Più cani di quanti ne poteva ospitare, condizioni igienico-sanitarie precarie nei box e una porzione di ricoveri abusiva. Così per il canile di Brindisi sono scattati i sigilli, imposti dopo un controllo effettuato dai carabinieri del Nas di Taranto e dal servizio veterinario del dipartimento di prevenzione della Asl brindisina. La storia del canile comunale del capoluogo pugliese si arricchisce di una nuova puntata, dopo le denunce di numerosi giornali – tra cui ilfattoquotidiano.it – che si erano occupati delle disastrose condizioni nelle quali vivono i circa 600 ospiti della struttura.
L’operazione del 6 luglio dei carabinieri e dei veterinari cristallizza una situazione che negli scorsi mesi aveva portato a esposti in procura, revoche dell’appalto, denunce delle associazioni animaliste, interrogazioni in consiglio comunale e in parlamento e sulla quale sono attualmente in corso quattro inchieste della magistratura. A gennaio il Comune aveva diffidato le due aziende che si occupavano della gestione perché alcune analisi sulla qualità dell’acqua usata per pulire i box sarebbero state falsificate. E le associazioni animaliste, già nei mesi precedenti, avevano chiesto di poter accedere quotidianamente alla struttura per collaborare all’assistenza ai cani, che a loro avviso presentavano evidenti segni di maltrattamento e all’uscita dal canile “patologie renali si teme dovute a una possibile alta concentrazione di sale nell’acqua distribuita”.
Una sponda era arrivata anche da cinque consiglieri comunali che avevano chiesto al sindaco Cosimo Consales di fugare ogni dubbio sulle “oggettive condizioni di magrezza (dei cani, nda) che non parrebbe dovuta semplicemente a patologie eventualmente non curate in quanto vi sono evidenze di considerevole aumento di peso in pochi giorni, pur in presenza di patologie varie, di animali andati in adozione”. Ma a sei mesi di distanza il capogruppo dell’opposizione Mauro D’Attis tuona: “Non abbiamo mai ottenuto risposta”.
Le pessime condizioni della struttura erano state riscontrate anche da ilfattoquotidiano.it che lo scorso 27 gennaio aveva avuto accesso alla struttura, constatando le accuse avanzate dall’Ugda, il comitato per l’istituzione di un garante per dei diritti degli animali, che aveva denunciato le condizioni di vita degli animali: “Fermi sul cemento spesso anche bagnato in seguito al maltempo o all’opera dei pulizia dei box . L’assenza di cucce e pedane, dove i cani possano ritirarsi, potrebbe configurare il reato di maltrattamento”.
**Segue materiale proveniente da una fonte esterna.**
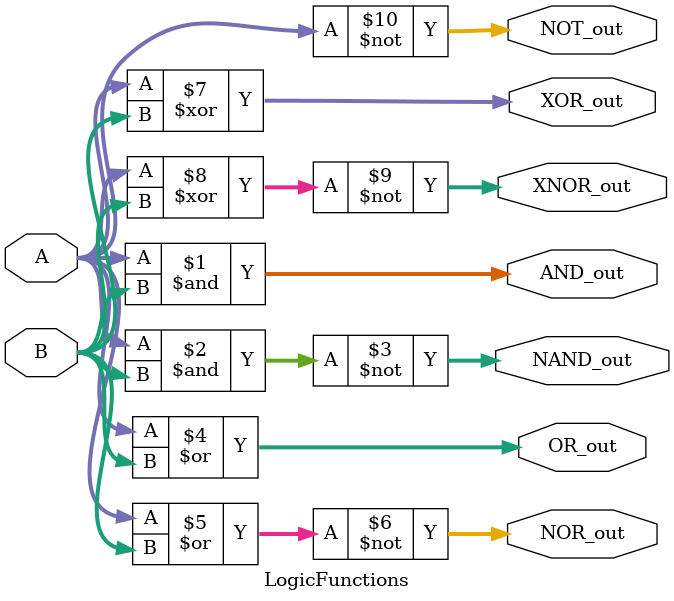
<source format=v>
module LogicFunctions (
    input [3:0] A,
    input [3:0] B,
    output [3:0] AND_out,
    output [3:0] NAND_out,
    output [3:0] OR_out,
    output [3:0] NOR_out,
    output [3:0] XOR_out,
    output [3:0] XNOR_out,
    output [3:0] NOT_out
);
    assign AND_out = A & B;
    assign NAND_out = ~(A & B);
    assign OR_out = A | B;
    assign NOR_out = ~(A | B);
    assign XOR_out = A ^ B;
    assign XNOR_out = ~(A ^ B);
    assign NOT_out = ~A; // NOT only applies to A
endmodule

</source>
A fine febbraio il Comune ha avviato il procedimento per stracciare il contratto con le due società – Brunda srl e cooperativa Terraviva – che dal novembre 2013 ‘curavano’ il canile per “inadempimenti e malafede” e per non aver “fatto seguire interventi concreti” alle contestazioni avanzate nei mesi precedenti. Ora arrivano i carabinieri, secondo cui le responsabilità sulle condizioni di vita dei 596 ospiti potrebbero essere sia delle due imprese operanti nella struttura che del Comune, in quanto proprietario e quindi delegato alla manutenzione ordinaria e straordinaria.